Aprender a conviver com o semiárido, no lugar de lutar com contra as secas, significa reinterpretar o modo como a população lida com o seu ambiente natural e revisar os mecanismos e instrumentos de intervenção pública. Ao invés de se buscar transformar a região naquilo que ela não é, a convivência implica buscar alternativas tecnológicas que permitam valorizar potencialidades e vocações compatíveis com as suas reais condições naturais e com seu contexto social.

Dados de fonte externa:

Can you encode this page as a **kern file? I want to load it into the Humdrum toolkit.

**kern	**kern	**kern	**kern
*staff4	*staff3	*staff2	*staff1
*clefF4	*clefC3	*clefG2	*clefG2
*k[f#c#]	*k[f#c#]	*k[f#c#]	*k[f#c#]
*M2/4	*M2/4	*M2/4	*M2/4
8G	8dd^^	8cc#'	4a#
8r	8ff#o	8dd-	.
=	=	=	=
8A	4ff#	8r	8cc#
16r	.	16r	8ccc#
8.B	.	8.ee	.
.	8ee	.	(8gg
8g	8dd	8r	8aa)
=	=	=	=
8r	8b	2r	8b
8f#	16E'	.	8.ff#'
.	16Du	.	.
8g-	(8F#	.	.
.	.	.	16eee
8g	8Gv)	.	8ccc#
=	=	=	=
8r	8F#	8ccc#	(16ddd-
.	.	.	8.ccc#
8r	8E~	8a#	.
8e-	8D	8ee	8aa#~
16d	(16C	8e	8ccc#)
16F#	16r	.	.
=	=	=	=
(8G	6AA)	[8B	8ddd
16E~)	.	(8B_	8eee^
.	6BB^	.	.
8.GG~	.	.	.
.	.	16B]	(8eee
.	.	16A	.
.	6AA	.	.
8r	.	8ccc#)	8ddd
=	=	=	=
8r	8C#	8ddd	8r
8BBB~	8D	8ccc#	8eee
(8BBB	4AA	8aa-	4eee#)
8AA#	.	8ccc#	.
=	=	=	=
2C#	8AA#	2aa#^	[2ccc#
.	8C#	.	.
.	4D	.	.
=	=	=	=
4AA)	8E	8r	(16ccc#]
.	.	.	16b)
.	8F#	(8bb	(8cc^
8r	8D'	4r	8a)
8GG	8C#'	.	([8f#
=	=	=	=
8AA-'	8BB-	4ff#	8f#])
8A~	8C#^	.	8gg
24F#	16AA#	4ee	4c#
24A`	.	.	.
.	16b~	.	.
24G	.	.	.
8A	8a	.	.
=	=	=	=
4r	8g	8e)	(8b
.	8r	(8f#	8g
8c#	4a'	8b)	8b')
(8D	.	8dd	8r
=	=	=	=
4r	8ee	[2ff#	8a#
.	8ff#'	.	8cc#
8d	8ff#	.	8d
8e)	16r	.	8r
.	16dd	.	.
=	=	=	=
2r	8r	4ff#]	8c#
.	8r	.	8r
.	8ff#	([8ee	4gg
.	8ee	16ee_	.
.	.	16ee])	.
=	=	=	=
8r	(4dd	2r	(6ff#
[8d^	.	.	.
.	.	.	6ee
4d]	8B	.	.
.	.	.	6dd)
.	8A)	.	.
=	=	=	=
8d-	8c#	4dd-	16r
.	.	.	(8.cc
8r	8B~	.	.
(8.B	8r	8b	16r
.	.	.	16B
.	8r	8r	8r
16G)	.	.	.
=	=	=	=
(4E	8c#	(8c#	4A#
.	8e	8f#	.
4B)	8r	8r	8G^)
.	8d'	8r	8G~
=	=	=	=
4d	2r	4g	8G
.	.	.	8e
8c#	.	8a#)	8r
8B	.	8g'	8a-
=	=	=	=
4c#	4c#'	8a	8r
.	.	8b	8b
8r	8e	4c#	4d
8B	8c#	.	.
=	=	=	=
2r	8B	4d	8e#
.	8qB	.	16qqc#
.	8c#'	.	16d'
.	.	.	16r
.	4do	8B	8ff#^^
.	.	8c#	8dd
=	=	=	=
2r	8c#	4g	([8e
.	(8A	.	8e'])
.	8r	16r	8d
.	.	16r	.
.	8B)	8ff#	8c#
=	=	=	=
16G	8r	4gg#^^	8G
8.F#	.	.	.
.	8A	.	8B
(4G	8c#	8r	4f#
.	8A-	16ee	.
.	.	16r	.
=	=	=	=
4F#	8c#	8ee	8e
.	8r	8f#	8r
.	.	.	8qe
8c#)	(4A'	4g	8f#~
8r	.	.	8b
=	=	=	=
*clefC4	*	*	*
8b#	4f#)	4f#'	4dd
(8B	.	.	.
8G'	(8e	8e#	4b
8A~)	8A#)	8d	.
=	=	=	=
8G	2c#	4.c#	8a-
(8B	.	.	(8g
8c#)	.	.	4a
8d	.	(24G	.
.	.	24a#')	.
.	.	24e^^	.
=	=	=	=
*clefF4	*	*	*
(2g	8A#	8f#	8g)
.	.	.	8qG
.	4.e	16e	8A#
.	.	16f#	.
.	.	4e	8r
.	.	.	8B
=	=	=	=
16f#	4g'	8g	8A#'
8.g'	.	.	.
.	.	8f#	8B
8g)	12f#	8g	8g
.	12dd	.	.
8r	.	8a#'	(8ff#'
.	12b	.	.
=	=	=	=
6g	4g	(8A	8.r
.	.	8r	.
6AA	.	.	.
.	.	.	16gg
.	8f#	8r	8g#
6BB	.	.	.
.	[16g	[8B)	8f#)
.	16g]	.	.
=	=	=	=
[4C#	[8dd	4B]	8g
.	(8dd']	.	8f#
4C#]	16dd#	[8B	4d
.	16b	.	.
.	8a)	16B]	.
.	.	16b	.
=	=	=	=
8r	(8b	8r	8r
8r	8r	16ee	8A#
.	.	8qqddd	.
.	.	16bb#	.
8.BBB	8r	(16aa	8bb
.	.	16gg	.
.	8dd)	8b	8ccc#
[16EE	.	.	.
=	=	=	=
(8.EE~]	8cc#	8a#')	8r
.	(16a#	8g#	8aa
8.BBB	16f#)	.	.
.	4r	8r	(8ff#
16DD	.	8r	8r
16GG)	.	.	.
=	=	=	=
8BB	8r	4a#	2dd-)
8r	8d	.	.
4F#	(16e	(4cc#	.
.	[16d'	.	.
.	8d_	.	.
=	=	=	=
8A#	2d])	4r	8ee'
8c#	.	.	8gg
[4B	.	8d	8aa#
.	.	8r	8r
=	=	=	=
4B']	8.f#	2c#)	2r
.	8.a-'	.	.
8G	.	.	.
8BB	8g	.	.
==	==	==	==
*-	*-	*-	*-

Aprender a conviver, de modo sustentável, com as condições naturais adversas requer um esforço no sentido de resgatar conhecimentos e práticas que estavam obscurecidas pela prioridade em se adotar fórmulas intensivas em capital e em tecnologias que nem sempre são adaptáveis ao contexto local. Requer também investir em novos equacionamentos técnicos dos problemas da região. O exemplo das cisternas, simples e baratas, deve servir de referência como modelo que valoriza aspectos sociais e tem efeitos duráveis, já que tende a evitar as migrações em momentos de seca aguda. O desafio é vencer os gargalos encontrar fórmulas que permitam disseminar práticas que se mostraram efetivas.
Marcel Bursztyn
Centro de Desenvolvimento Sustentável da Universidade de Brasília
Texto extraído do libro do 2º Seminário e Curso Internacional de Convivência com o Semiárido.